Realtime Local Video Face Detection

I created two patterns for detecting and predicting single faces and as well as multiple faces using OpenCV videocapture in local. For Webapp , OpenCV can’t be used. Thus, using Streamlit-Webrtc for front-end application.

Deployment of Streamlit WebApp in Heroku and Streamlit

In this repository I have made a front end using streamlit .Streamlit doesn’t provide the live capture feature itself, instead uses a third party API.
I have used streamlit-webrtc which helped to deal with real-time video streams.
Image captured from the webcam is sent to VideoTransformer function to detect the emotion.
Then this model was deployed on heroku and streamlit platform with the help of buildpack-apt which is necessary to deploy opencv model on heroku and streamlit.

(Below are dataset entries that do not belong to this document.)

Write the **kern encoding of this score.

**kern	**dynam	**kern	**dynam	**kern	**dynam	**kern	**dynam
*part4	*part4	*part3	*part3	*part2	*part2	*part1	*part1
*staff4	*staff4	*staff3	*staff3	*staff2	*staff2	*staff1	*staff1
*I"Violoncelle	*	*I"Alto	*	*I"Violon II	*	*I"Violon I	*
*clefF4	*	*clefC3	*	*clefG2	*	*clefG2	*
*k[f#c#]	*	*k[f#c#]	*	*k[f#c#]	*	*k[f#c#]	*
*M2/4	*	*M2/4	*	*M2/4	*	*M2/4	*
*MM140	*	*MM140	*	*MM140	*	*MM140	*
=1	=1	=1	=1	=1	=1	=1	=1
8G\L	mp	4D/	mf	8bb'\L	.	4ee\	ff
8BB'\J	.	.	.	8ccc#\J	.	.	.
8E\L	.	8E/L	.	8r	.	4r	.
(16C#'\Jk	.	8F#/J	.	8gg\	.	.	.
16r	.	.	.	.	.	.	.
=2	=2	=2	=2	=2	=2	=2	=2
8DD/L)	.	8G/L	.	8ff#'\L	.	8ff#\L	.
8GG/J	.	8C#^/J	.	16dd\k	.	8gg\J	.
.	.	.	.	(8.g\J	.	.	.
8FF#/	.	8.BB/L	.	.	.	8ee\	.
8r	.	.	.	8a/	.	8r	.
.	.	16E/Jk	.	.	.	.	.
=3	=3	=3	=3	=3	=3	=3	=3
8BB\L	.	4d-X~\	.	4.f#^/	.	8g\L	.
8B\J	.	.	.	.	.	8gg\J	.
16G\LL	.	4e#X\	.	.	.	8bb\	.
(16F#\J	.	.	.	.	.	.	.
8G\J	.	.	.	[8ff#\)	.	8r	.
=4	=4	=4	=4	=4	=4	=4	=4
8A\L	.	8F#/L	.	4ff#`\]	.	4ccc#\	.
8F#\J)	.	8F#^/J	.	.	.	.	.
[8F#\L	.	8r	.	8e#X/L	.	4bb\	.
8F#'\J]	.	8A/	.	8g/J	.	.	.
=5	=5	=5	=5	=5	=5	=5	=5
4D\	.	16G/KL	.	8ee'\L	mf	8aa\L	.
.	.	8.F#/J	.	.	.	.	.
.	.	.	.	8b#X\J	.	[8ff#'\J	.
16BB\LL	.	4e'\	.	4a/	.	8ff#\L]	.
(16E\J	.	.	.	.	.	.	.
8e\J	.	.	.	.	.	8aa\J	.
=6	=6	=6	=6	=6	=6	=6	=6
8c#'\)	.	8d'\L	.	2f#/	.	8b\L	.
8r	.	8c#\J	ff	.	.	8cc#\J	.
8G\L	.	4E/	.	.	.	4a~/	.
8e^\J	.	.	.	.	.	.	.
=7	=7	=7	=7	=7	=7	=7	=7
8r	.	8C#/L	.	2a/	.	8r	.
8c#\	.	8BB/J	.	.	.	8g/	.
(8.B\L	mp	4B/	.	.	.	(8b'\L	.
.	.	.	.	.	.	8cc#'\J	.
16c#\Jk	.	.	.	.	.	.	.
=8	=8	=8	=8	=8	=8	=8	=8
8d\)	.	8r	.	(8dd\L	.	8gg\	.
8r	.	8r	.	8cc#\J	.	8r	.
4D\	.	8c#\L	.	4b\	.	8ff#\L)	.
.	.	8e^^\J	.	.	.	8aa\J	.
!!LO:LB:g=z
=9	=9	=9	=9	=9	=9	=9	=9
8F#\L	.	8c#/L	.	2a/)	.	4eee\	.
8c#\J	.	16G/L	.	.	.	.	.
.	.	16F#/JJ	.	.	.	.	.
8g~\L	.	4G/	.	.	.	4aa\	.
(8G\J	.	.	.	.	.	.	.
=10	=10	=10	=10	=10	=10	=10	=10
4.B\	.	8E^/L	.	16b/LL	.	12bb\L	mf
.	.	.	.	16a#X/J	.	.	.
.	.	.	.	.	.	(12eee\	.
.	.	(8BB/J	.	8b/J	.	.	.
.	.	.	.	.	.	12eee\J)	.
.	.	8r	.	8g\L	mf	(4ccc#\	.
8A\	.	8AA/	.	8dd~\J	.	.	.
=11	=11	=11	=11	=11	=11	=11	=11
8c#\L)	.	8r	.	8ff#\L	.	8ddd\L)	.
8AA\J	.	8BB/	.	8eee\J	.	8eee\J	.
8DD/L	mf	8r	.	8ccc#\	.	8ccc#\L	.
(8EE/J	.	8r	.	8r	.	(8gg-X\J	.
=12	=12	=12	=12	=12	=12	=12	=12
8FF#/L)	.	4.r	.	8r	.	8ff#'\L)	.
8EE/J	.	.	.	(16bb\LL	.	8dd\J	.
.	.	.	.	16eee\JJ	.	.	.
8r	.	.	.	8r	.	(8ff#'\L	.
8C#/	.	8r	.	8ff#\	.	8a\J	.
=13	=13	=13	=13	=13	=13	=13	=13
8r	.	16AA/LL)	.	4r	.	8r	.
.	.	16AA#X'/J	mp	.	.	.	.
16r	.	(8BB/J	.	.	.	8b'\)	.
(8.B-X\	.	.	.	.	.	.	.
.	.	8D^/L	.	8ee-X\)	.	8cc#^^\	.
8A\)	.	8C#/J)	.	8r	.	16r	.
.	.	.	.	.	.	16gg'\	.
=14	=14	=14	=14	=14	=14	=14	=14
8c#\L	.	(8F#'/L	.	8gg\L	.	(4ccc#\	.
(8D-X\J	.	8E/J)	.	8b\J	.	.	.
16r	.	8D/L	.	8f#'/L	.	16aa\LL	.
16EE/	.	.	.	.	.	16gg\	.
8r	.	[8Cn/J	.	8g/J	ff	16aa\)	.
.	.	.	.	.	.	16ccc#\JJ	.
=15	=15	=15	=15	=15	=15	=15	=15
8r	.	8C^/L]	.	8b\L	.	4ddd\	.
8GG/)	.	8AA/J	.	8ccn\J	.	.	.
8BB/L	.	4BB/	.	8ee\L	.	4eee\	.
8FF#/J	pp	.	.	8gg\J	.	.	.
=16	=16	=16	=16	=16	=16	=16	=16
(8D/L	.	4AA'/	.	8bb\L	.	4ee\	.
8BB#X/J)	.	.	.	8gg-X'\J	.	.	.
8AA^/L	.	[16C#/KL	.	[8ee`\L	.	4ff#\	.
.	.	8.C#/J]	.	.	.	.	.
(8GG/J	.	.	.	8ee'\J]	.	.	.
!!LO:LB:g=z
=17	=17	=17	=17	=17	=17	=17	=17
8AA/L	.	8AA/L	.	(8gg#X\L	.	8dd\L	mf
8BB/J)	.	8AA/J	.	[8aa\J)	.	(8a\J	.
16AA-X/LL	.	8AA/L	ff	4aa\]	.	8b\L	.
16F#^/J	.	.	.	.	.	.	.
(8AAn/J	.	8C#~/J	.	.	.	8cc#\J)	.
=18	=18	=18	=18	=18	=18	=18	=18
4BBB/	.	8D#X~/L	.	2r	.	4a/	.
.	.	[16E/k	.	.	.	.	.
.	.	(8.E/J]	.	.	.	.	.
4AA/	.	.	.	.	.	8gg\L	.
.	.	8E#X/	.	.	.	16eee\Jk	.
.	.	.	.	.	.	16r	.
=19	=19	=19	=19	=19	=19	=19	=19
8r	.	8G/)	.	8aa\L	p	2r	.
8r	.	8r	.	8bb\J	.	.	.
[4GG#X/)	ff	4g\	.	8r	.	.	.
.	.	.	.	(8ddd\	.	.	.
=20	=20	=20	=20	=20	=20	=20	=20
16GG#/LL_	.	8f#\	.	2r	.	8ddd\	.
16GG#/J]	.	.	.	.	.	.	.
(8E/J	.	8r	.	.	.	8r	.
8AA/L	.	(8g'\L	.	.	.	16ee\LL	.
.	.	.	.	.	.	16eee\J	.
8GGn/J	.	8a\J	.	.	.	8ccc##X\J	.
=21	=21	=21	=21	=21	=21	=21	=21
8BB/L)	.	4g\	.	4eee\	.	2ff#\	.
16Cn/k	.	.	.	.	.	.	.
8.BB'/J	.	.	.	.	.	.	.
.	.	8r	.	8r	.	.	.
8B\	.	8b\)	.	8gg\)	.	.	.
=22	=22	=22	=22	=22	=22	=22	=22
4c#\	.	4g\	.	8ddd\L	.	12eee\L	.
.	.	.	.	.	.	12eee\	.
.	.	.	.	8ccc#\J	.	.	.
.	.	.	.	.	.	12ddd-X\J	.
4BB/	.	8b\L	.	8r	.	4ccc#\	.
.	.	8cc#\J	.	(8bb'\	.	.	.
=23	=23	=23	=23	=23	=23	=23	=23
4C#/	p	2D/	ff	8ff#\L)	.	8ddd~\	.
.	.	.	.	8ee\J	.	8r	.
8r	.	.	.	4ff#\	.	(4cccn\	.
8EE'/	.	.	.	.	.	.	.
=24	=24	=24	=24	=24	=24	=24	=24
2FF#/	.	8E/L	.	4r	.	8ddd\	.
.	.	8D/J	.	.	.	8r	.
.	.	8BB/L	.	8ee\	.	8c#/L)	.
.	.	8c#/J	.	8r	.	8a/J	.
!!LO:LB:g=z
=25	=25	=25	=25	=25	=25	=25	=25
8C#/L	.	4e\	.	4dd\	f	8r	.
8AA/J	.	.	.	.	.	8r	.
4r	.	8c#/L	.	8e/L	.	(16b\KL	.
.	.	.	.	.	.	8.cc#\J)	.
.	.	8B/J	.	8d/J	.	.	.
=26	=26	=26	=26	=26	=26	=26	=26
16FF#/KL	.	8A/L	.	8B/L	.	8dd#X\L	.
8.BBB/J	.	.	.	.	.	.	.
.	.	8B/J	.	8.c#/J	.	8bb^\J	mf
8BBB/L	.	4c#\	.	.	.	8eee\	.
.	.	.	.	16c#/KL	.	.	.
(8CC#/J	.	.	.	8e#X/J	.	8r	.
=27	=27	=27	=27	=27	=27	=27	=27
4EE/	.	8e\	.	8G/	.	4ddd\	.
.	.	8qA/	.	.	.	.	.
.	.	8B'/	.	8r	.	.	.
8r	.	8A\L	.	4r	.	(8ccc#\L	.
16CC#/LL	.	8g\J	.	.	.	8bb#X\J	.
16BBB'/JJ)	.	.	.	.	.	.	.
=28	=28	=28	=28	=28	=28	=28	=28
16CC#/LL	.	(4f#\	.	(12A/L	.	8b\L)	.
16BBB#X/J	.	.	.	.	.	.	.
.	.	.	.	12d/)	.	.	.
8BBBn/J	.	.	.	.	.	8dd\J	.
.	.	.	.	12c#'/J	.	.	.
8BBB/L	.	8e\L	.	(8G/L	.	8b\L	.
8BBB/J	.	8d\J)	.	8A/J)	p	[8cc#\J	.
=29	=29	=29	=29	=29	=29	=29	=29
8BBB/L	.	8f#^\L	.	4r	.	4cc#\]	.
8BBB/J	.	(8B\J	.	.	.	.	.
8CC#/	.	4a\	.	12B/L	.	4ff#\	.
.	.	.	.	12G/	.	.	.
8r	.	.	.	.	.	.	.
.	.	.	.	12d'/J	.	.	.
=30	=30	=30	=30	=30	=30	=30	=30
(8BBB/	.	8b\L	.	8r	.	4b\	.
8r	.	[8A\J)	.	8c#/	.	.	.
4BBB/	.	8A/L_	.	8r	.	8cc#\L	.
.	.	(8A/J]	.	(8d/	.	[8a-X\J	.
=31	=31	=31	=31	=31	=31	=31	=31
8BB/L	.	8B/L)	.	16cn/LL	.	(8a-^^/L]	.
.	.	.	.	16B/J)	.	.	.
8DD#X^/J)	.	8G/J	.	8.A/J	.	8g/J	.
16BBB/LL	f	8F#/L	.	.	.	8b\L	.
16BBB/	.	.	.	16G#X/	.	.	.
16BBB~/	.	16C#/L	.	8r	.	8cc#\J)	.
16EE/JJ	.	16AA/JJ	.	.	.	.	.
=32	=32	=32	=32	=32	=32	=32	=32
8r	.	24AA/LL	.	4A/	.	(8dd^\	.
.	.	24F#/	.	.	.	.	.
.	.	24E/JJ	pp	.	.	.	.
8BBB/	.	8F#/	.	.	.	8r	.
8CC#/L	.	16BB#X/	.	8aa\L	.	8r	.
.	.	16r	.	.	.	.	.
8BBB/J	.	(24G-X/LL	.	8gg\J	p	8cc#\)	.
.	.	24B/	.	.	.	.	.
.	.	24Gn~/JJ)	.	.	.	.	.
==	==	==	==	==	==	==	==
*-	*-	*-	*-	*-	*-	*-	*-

Heroku Link:- https://face-emotion-almabetter.herokuapp.com/

Streamlit Link:- https://share.streamlit.io/avisikta-majumdar/capstone-project-face-emotion-recognition/main/app.py

[ N.B:- If the website didn’t open , then try refreshing (Ctrl+R) the page 2 to 3 times.]

Conclusion

● Our model is giving an accuracy of 84.9% and validation accuracy of 65.8%
● It is robust in that it works well even in a dim light environment.
● The application is able to detect face location and predict the right expression while checking it on a local webcam.
● The front-end of the model was made using streamlit for webapp and running well on local webapp link.
● After we successfully created our model, we deployed it the Heroku and Streamlit Cloud , that runs on a web server.
● And we believe that through this model teachers can understand the students' perception during online classes and change the way of teaching if needed by understanding the students’ motive.

Some Real Life Learning from thing amazing project

• Never Give Up. • Update yourself from your Failures. • A Scientist needs to overcome the failures. • Try existing all methods to reach the goal. • Have Patience and Good things take time to happen.